● Your task
Go to the line with "Tipp 1 – Das Portfolio" in the records below, then output it and each following line exactly, up to and including the line with "STOREE SAISONトップ". Skip pictures and add nothing.
=====
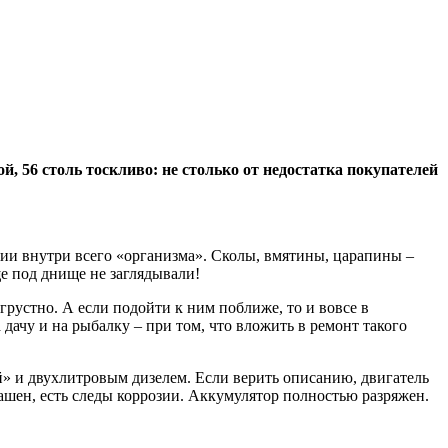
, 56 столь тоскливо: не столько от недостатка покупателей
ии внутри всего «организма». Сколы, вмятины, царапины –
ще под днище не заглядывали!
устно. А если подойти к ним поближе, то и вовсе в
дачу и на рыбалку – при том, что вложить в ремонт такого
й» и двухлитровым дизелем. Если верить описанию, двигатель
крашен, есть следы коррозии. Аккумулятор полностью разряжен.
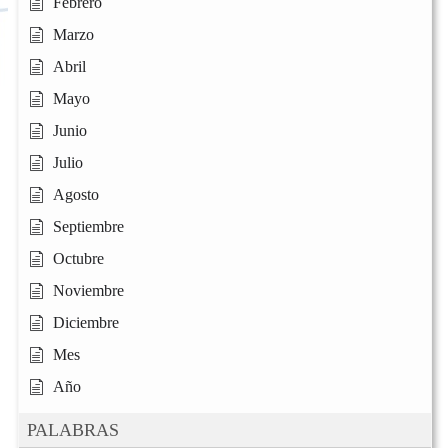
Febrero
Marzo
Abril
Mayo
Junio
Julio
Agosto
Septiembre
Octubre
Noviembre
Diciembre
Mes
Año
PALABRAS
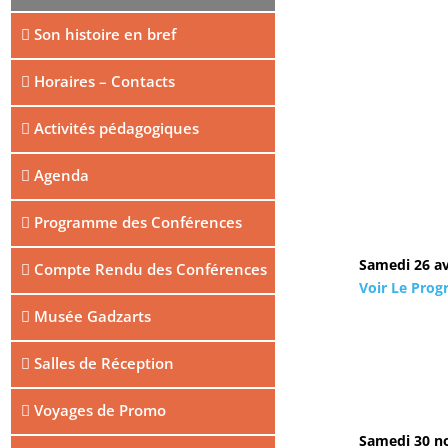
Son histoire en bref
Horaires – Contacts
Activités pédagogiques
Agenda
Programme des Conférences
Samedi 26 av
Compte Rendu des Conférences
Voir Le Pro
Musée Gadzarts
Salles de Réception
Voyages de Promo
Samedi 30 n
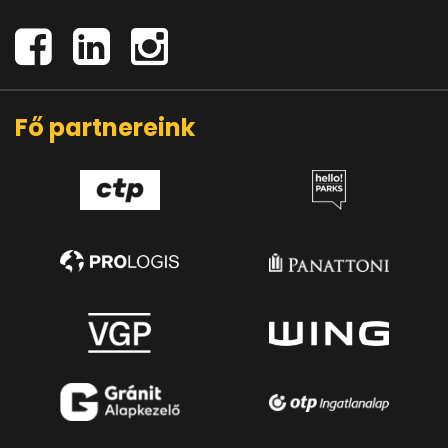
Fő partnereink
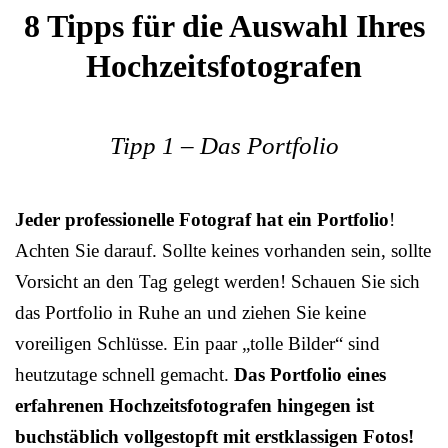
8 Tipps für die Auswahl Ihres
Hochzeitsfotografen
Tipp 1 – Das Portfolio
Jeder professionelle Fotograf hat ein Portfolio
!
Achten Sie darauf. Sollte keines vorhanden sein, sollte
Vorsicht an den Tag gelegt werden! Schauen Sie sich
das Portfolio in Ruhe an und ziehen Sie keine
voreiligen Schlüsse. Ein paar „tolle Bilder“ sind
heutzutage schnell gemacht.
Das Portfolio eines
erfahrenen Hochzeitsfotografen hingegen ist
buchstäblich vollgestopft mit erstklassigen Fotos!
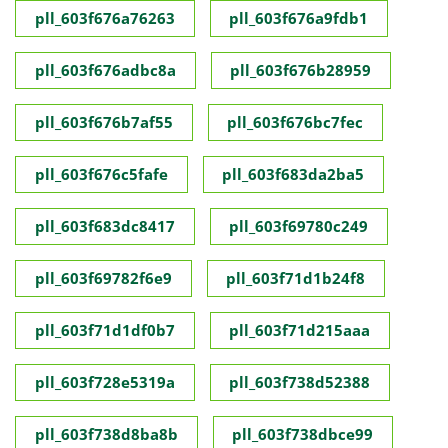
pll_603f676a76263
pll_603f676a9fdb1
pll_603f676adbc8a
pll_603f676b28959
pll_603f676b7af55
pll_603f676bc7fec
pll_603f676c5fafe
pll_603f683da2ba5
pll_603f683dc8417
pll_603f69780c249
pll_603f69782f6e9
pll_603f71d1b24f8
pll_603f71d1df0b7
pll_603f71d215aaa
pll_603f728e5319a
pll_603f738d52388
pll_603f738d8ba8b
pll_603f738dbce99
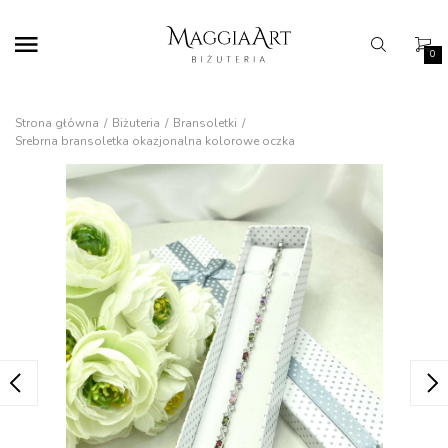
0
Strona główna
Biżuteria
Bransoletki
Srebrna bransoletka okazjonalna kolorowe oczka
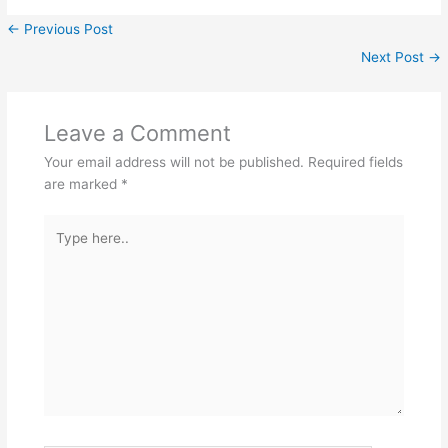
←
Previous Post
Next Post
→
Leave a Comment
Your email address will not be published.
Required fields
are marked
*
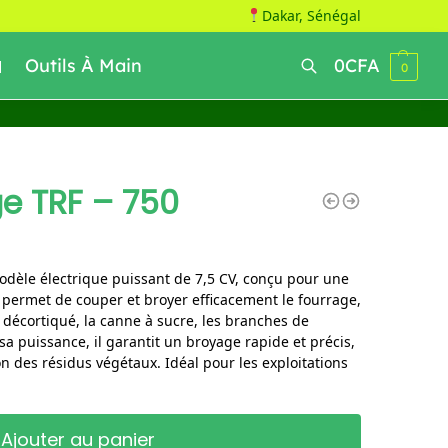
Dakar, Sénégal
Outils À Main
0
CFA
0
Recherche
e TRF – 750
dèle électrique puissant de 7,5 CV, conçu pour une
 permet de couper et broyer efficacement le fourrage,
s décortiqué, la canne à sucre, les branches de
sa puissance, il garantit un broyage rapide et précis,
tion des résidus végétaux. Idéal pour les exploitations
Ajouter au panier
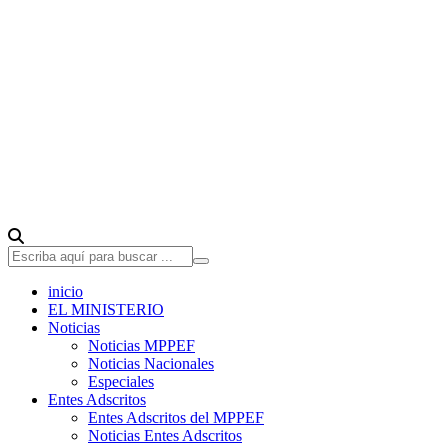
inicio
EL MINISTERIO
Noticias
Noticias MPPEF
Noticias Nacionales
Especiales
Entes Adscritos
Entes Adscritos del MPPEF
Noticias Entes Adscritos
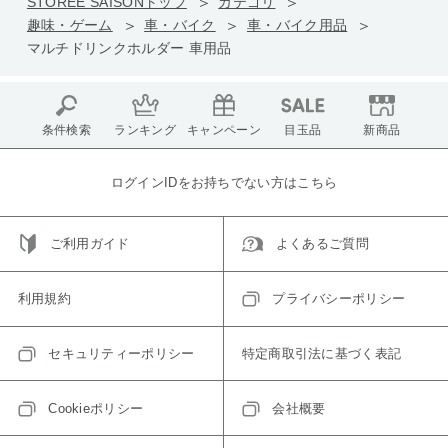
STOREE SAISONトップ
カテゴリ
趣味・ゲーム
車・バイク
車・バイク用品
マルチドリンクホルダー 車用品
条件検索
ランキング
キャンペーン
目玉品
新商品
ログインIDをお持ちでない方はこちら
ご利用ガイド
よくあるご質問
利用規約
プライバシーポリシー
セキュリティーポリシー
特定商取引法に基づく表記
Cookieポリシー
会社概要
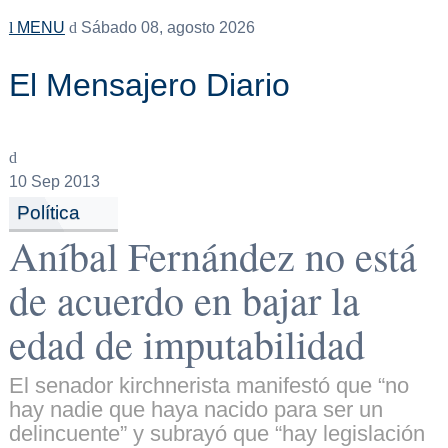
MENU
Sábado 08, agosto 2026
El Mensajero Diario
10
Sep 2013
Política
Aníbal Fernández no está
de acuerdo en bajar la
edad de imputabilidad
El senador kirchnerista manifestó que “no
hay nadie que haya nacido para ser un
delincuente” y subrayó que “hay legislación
=====
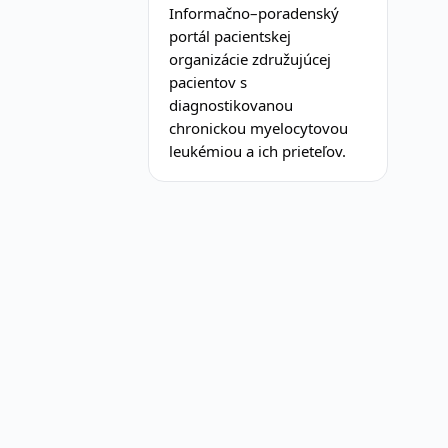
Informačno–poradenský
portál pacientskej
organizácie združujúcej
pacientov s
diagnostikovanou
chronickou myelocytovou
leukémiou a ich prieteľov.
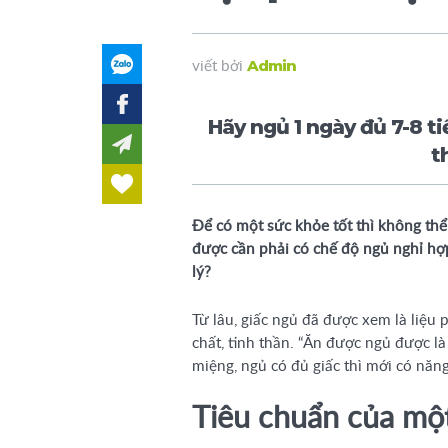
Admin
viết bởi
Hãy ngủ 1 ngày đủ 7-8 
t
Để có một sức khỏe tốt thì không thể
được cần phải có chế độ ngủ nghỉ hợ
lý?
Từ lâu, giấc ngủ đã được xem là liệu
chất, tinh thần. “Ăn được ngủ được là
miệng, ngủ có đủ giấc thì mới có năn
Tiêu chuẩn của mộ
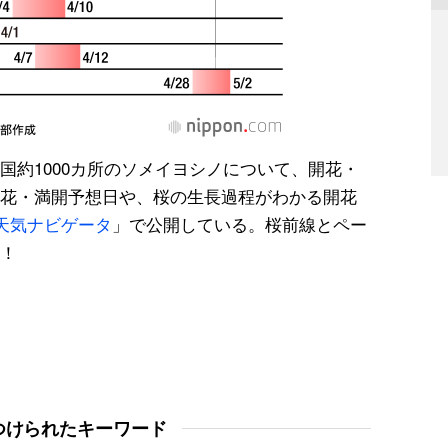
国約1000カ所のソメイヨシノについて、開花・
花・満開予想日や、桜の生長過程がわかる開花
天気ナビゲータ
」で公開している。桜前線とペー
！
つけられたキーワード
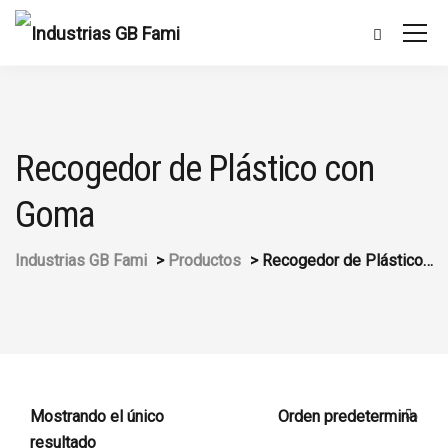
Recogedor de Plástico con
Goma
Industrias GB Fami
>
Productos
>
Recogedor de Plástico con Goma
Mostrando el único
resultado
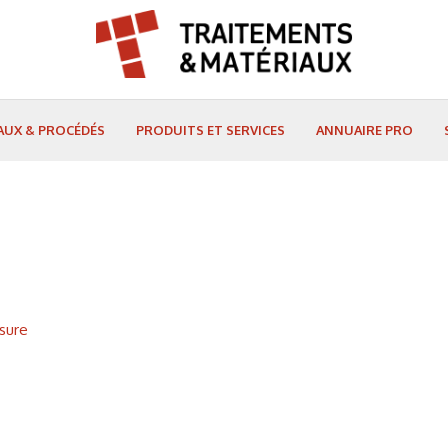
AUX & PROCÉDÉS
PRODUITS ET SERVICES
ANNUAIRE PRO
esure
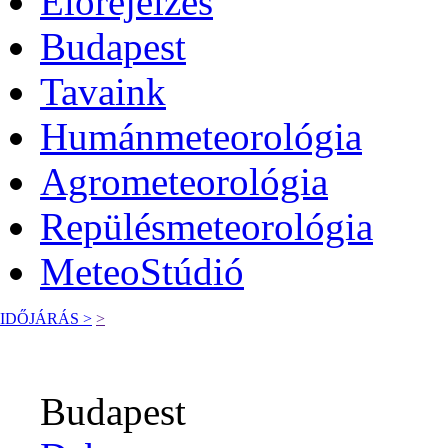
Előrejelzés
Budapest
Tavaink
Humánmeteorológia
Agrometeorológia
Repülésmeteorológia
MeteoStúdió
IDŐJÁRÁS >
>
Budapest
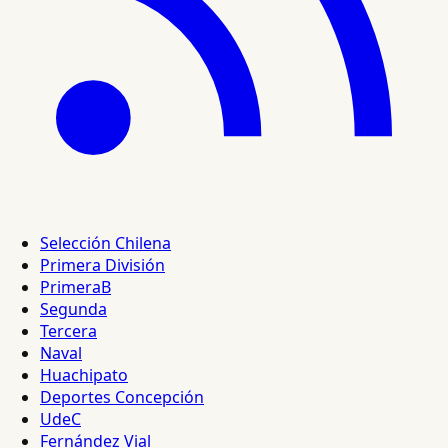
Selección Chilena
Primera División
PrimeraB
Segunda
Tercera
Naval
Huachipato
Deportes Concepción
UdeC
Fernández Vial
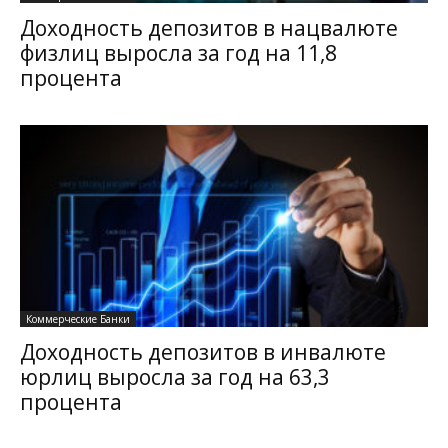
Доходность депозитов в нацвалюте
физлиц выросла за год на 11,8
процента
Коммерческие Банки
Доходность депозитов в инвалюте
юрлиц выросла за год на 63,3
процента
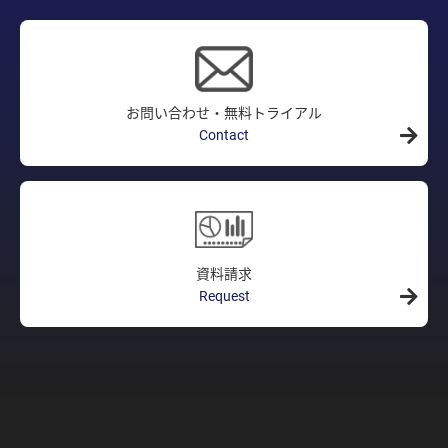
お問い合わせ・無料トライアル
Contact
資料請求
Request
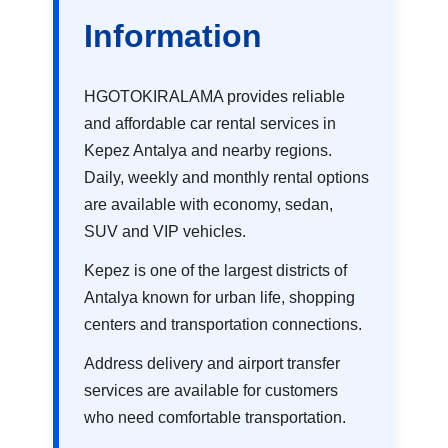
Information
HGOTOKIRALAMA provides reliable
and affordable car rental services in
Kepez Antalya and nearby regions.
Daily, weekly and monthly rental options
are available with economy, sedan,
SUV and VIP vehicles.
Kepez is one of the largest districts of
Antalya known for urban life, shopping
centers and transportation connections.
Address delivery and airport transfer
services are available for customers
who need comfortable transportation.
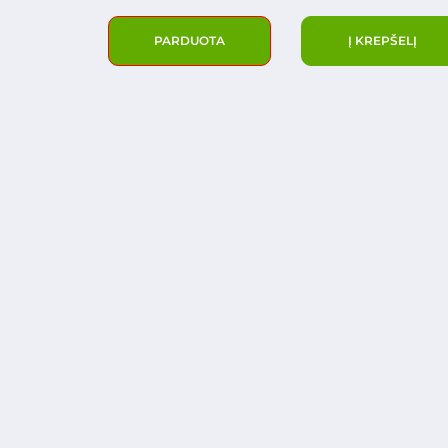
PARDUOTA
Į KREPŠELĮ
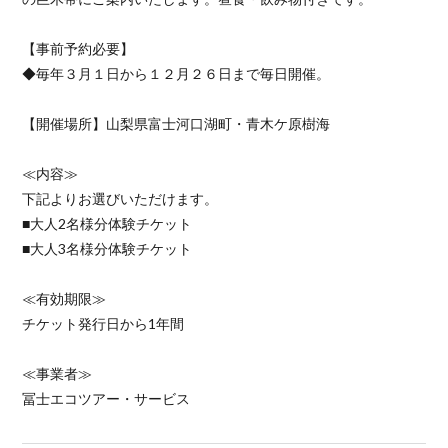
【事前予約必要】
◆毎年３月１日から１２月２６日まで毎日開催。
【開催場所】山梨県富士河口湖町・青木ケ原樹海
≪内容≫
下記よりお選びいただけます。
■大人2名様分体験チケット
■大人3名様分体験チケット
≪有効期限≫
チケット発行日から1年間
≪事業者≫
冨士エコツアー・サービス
=====
● Expected answer
Tipp 1 – Das Portfolio
Jeder professionelle Fotograf hat ein Portfolio
!
Achten Sie darauf. Sollte keines vorhanden sein, sollte
Vorsicht an den Tag gelegt werden! Schauen Sie sich
das Portfolio in Ruhe an und ziehen Sie keine
voreiligen Schlüsse. Ein paar „tolle Bilder“ sind
heutzutage schnell gemacht.
Das Portfolio eines
erfahrenen Hochzeitsfotografen hingegen ist
buchstäblich vollgestopft mit erstklassigen Fotos!
pll_603f676a76263
pll_603f676a9fdb1
pll_603f676adbc8a
pll_603f676b28959
pll_603f676b7af55
pll_603f676bc7fec
pll_603f676c5fafe
pll_603f683da2ba5
pll_603f683dc8417
pll_603f69780c249
pll_603f69782f6e9
pll_603f71d1b24f8
pll_603f71d1df0b7
pll_603f71d215aaa
pll_603f728e5319a
pll_603f738d52388
pll_603f738d8ba8b
pll_603f738dbce99
0
Strona główna
Biżuteria
Bransoletki
Srebrna bransoletka okazjonalna kolorowe oczka
←
Previous Post
Next Post
→
Leave a Comment
Your email address will not be published.
Required fields
are marked
*
Dakar, Sénégal
Outils À Main
0
CFA
0
Recherche
e TRF – 750
dèle électrique puissant de 7,5 CV, conçu pour une
 permet de couper et broyer efficacement le fourrage,
s décortiqué, la canne à sucre, les branches de
sa puissance, il garantit un broyage rapide et précis,
tion des résidus végétaux. Idéal pour les exploitations
Ajouter au panier
inicio
EL MINISTERIO
Noticias
Noticias MPPEF
Noticias Nacionales
Especiales
Entes Adscritos
Entes Adscritos del MPPEF
Noticias Entes Adscritos
STOREE SAISONトップ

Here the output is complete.